Siempre tuve la impresión de que Torrijos corría muchos más riesgos de los que podía permitirse un hombre acechado con tantas amenazas. Aceptaba a duras penas las normas de seguridad, tal vez porque era el ser humano más desconfiado que se podría conseguir, y en última instancia no confiaba en nadie ni en nada más que en sus intuiciones misteriosas y certeras. Era su única orientación en las tinieblas del afán. No creo que exista nadie capaz de decir a ciencia cierta qué era lo que pensaba en realidad, ni cuál era el secreto de sus sueños ni el sentido último de sus presagios. Su única debilidad era el corazón que había conseguido amaestrarlo. “El que se aflige se afloja”, decía. Los aviones en que volaba casi todos los días desde hacía muchos años, eran buenos y muy bien mantenidos, y sus pilotos rigurosos eran los únicos que tomaban las decisiones del vuelo. Sin embargo, tal vez Torrijos no se daba cuenta de que aquella servidumbre a su intuición sobrenatural, que tal vez le salvó la vida muchas veces, terminó a la larga por ser su flanco más vulnerable, pues al final le daba tantas oportunidades a la fatalidad como a sus enemigos. Cualquiera de los dos pudo causarle la muerte. Pero es imposible no relacionar esta catástrofe con otras similares ocurridas en poco más de un año. En junio de 1980, el avión en que volaba el vicepresidente electo de Bolivia, Jaime Paz Zamora, se precipita a tierra envuelto en llamas. Se pensó entonces, aunque nunca pudiera comprobarse, que le habían echado azúcar en el tanque de la gasolina. Después fue la tragedia del presidente del Ecuador Jaime Roldós, más tarde la del jefe del Estado Mayor del Perú, general Luis Hoyos Rubio, y ahora la del general Omar Torrijos, hombre providencial e irreemplazable de Panamá. Cuántas personalidades progresistas cuya desaparición sólo podía favorecer a las tendencias más tenebrosas de las Américas. No es fácil creer que tantos desastres sucesivos sean casuales, porque es tan selectivo el índice de la muerte que hasta las mismas fatalidades tienen sus leyes inexorables.
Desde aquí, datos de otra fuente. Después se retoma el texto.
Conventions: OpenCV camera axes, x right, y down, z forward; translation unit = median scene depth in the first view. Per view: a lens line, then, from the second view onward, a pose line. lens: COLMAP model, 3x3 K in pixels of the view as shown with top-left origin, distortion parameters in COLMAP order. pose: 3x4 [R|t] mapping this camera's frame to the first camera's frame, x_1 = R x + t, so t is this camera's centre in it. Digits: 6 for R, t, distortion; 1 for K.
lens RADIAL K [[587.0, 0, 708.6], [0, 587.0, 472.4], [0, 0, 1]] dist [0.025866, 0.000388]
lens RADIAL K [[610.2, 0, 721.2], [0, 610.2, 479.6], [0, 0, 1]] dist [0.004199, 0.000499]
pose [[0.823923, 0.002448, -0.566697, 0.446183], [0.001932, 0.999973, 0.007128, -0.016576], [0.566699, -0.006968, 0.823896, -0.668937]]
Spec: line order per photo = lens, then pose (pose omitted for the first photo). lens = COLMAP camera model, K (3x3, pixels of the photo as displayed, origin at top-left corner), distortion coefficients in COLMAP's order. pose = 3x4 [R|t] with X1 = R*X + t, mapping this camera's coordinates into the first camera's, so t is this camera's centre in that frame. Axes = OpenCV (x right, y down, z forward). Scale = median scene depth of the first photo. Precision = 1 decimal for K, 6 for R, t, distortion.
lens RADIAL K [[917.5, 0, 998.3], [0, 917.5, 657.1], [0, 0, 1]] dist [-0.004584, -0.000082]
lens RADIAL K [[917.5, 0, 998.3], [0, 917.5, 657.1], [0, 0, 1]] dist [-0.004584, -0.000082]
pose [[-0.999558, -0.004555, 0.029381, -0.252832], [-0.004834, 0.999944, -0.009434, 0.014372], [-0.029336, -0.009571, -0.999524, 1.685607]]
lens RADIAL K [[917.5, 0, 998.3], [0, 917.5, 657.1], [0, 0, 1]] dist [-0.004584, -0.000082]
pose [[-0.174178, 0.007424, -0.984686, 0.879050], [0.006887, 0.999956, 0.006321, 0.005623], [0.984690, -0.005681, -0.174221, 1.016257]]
En todo caso, no era esta la clase de final que Torrijos esperaba ni la que deseaba ni merecía. Siempre tuve la impresión de que se había reservado el privilegio de escoger el modo y la ocasión de su muerte, y que la tenía reservada como la carta última y decisiva de su destino histórico. Era una vocación de mártir que tal vez fuera el aspecto más negativo de su personalidad, pero también el más espléndido y conmovedor. El desastre, accidental o provocado, le frustró ese designio. Pero la muchedumbre dolorida que asistió a sus funerales iba sin duda movida por la sabiduría secreta de que aquella muerte impertinente y sin grandeza es una de las formas más dignas del martirio.

Yo no estaba allí, por supuesto. Nunca he tenido corazón para enterrar a los amigos.